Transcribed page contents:
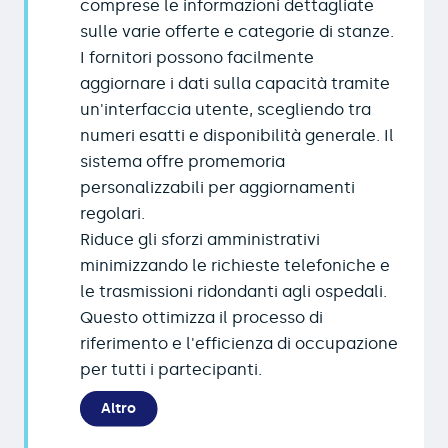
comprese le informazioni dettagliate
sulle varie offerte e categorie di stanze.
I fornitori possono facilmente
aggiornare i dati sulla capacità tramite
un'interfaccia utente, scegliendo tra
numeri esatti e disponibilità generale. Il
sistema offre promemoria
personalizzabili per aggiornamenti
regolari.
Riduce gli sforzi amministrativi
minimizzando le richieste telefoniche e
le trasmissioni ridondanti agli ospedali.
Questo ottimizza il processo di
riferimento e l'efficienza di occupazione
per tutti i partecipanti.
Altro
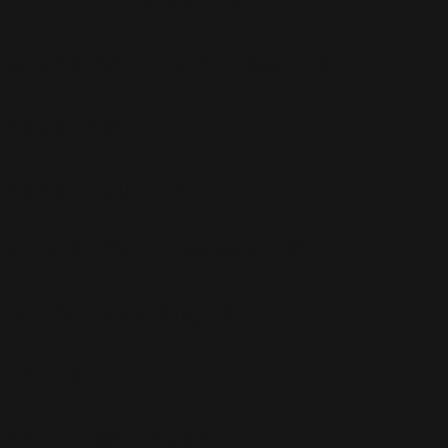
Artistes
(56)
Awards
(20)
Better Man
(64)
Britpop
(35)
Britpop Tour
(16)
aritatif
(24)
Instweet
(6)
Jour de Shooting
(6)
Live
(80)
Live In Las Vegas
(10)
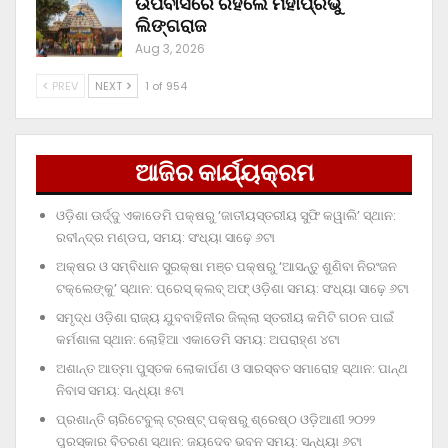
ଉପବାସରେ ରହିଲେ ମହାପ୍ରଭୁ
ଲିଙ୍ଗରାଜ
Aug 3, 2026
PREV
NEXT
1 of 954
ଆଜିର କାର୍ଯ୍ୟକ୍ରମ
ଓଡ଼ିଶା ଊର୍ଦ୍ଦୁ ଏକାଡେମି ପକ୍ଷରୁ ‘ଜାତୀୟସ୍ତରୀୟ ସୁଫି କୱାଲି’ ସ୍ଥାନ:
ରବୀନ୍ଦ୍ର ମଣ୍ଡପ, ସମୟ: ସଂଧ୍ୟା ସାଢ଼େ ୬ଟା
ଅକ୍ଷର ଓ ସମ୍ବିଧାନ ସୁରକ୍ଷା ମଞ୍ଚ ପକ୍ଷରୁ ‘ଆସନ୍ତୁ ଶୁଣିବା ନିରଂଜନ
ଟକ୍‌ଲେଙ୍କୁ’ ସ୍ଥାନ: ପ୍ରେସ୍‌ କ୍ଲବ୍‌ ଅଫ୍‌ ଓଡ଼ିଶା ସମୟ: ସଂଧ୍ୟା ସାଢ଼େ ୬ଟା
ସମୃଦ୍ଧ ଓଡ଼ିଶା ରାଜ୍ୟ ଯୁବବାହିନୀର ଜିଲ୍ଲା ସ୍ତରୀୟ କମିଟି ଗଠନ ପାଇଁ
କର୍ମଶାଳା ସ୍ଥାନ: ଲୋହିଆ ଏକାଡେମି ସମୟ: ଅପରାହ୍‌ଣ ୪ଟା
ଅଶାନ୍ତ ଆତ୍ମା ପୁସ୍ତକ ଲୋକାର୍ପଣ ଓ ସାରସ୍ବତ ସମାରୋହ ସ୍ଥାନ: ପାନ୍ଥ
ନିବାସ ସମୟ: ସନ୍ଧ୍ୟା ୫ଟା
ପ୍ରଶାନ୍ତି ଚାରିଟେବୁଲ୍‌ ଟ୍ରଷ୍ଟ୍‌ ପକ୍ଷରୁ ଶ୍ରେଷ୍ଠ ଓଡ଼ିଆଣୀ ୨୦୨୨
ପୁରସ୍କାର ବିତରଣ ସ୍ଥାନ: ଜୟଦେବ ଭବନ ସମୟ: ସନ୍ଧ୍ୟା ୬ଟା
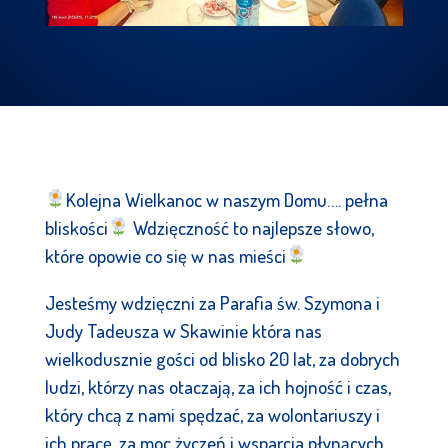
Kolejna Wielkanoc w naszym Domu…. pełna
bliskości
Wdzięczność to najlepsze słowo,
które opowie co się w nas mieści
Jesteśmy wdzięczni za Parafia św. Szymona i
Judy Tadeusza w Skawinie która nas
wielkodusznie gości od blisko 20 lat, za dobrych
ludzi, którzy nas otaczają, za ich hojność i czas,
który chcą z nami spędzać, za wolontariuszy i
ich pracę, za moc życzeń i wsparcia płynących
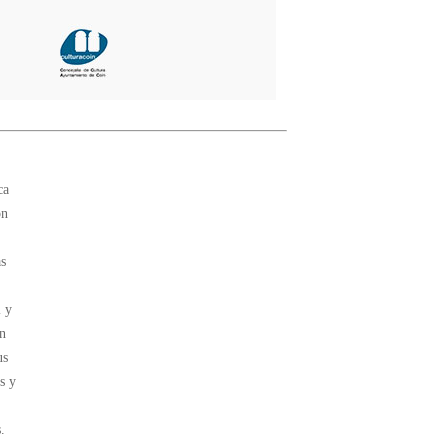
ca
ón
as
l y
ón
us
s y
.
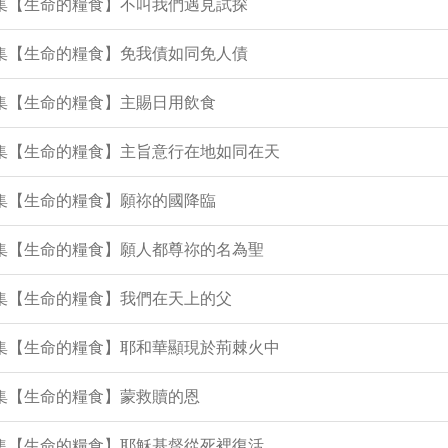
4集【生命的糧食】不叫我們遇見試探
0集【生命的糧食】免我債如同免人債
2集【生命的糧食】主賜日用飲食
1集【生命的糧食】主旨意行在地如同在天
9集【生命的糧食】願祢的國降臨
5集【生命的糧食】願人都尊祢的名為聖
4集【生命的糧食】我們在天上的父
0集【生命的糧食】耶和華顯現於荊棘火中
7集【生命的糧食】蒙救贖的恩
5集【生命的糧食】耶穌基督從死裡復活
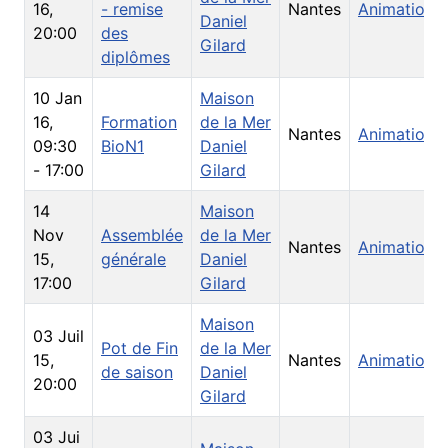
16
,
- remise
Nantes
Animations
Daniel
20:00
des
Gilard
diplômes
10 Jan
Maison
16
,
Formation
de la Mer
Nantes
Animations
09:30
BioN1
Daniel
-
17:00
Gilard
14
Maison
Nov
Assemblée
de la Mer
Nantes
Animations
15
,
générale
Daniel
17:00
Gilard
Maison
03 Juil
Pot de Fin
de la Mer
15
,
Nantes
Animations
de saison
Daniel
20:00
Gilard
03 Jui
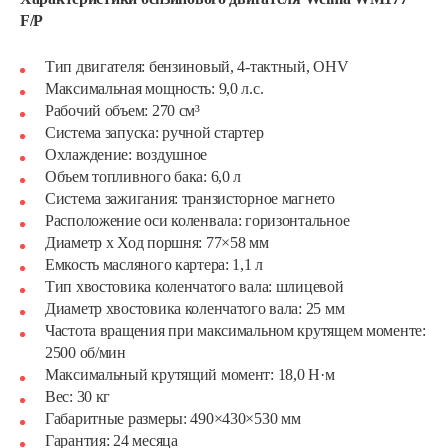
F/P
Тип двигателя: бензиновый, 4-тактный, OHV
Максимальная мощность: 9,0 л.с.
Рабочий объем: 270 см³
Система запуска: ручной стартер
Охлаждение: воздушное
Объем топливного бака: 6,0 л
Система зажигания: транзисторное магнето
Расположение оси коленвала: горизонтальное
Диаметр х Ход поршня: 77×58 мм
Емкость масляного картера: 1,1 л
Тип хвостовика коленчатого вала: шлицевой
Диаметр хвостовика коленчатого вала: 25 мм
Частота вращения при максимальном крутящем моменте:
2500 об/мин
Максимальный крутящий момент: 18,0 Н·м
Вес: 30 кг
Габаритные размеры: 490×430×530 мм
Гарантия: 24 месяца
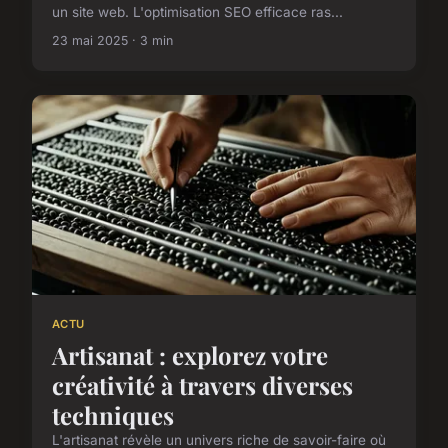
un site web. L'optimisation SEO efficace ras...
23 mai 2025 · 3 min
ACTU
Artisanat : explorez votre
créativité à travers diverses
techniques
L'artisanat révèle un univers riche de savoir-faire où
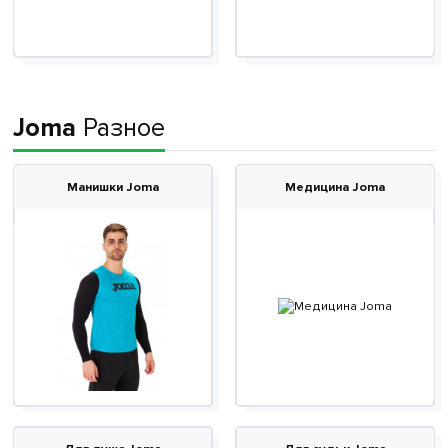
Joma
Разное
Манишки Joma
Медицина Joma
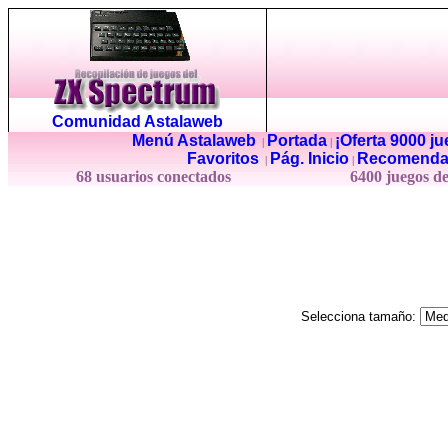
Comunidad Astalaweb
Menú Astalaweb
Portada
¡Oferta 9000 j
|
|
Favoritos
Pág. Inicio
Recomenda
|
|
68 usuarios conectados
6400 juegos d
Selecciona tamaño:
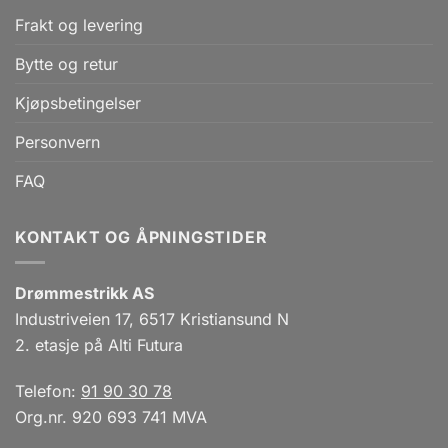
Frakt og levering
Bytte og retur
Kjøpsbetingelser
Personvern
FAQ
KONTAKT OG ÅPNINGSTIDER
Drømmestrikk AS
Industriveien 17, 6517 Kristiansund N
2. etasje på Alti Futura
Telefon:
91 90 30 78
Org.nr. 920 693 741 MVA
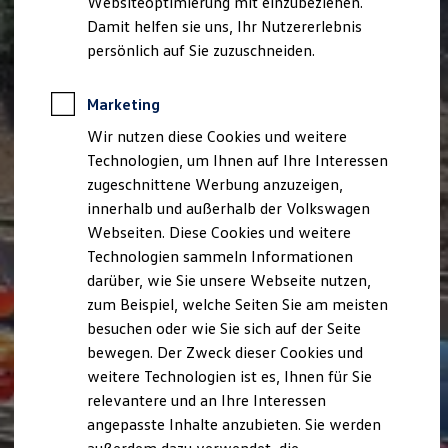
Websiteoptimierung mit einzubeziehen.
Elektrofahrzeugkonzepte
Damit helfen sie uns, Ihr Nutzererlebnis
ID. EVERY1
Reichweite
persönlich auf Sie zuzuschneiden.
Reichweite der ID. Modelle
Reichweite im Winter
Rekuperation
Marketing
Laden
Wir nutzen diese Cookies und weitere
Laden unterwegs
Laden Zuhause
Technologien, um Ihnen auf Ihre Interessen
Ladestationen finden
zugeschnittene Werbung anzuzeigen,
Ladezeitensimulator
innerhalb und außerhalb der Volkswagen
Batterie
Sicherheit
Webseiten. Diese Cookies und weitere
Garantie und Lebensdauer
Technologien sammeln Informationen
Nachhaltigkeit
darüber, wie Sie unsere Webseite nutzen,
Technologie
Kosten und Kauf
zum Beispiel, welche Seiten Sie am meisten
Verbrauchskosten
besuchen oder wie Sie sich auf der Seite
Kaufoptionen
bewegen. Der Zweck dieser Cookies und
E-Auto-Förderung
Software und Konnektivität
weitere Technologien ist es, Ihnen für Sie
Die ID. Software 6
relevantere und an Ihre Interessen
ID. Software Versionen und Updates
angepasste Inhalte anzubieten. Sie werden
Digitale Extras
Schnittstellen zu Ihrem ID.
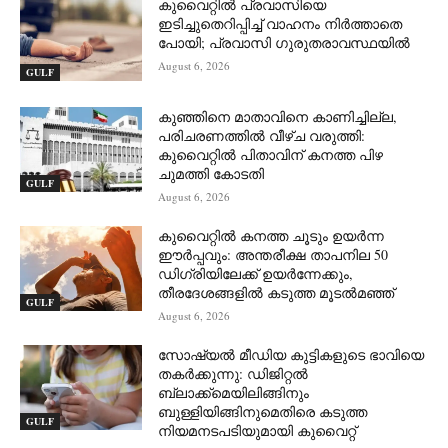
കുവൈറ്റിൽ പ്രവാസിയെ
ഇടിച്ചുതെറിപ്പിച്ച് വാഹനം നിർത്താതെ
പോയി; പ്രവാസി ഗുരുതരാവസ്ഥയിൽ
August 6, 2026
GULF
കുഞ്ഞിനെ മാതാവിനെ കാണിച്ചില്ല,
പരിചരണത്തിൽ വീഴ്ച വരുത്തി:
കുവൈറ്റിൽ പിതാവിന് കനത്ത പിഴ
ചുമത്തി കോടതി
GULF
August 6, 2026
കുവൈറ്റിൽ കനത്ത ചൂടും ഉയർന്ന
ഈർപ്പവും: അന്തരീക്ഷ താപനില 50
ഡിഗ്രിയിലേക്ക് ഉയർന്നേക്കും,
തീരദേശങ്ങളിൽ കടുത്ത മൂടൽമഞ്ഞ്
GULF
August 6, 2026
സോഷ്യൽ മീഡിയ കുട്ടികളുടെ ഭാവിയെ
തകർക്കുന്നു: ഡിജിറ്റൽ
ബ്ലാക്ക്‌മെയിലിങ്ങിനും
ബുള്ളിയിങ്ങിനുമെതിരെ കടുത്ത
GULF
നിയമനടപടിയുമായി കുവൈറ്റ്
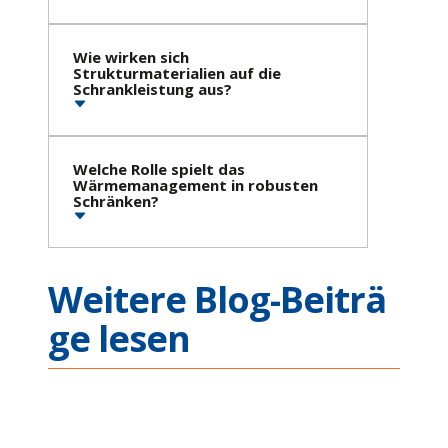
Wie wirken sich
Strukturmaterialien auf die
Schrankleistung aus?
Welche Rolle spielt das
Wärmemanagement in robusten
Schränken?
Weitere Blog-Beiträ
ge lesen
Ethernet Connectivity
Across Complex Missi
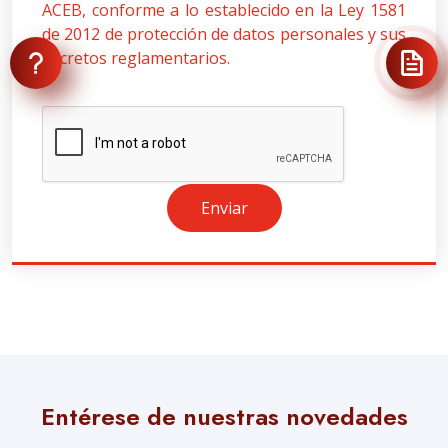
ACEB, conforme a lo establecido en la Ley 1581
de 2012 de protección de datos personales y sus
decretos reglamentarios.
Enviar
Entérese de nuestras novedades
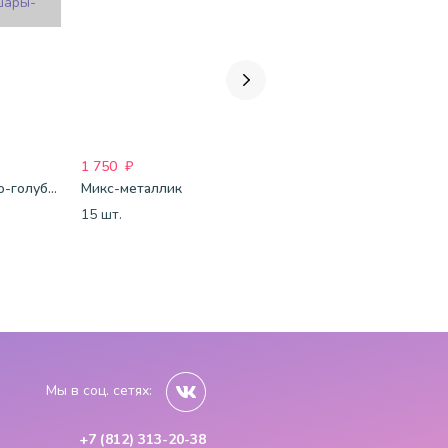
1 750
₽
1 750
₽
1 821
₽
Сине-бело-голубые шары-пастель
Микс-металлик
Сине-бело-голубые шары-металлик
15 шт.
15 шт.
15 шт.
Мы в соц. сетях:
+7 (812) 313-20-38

§ Instructions to follow
Reproduce the lines above beginning at the line that contains "തീരദേശങ്ങളിൽ കടുത്ത മൂടൽമഞ്ഞ്" and ending at the line that contains "ACEB, conforme a". No pictures.

§ Written answer
തീരദേശങ്ങളിൽ കടുത്ത മൂടൽമഞ്ഞ്
GULF
August 6, 2026
സോഷ്യൽ മീഡിയ കുട്ടികളുടെ ഭാവിയെ
തകർക്കുന്നു: ഡിജിറ്റൽ
ബ്ലാക്ക്‌മെയിലിങ്ങിനും
ബുള്ളിയിങ്ങിനുമെതിരെ കടുത്ത
GULF
നിയമനടപടിയുമായി കുവൈറ്റ്
Wie wirken sich
Strukturmaterialien auf die
Schrankleistung aus?
Welche Rolle spielt das
Wärmemanagement in robusten
Schränken?
Weitere Blog-Beiträ
ge lesen
Ethernet Connectivity
Across Complex Missi
ACEB, conforme a lo establecido en la Ley 1581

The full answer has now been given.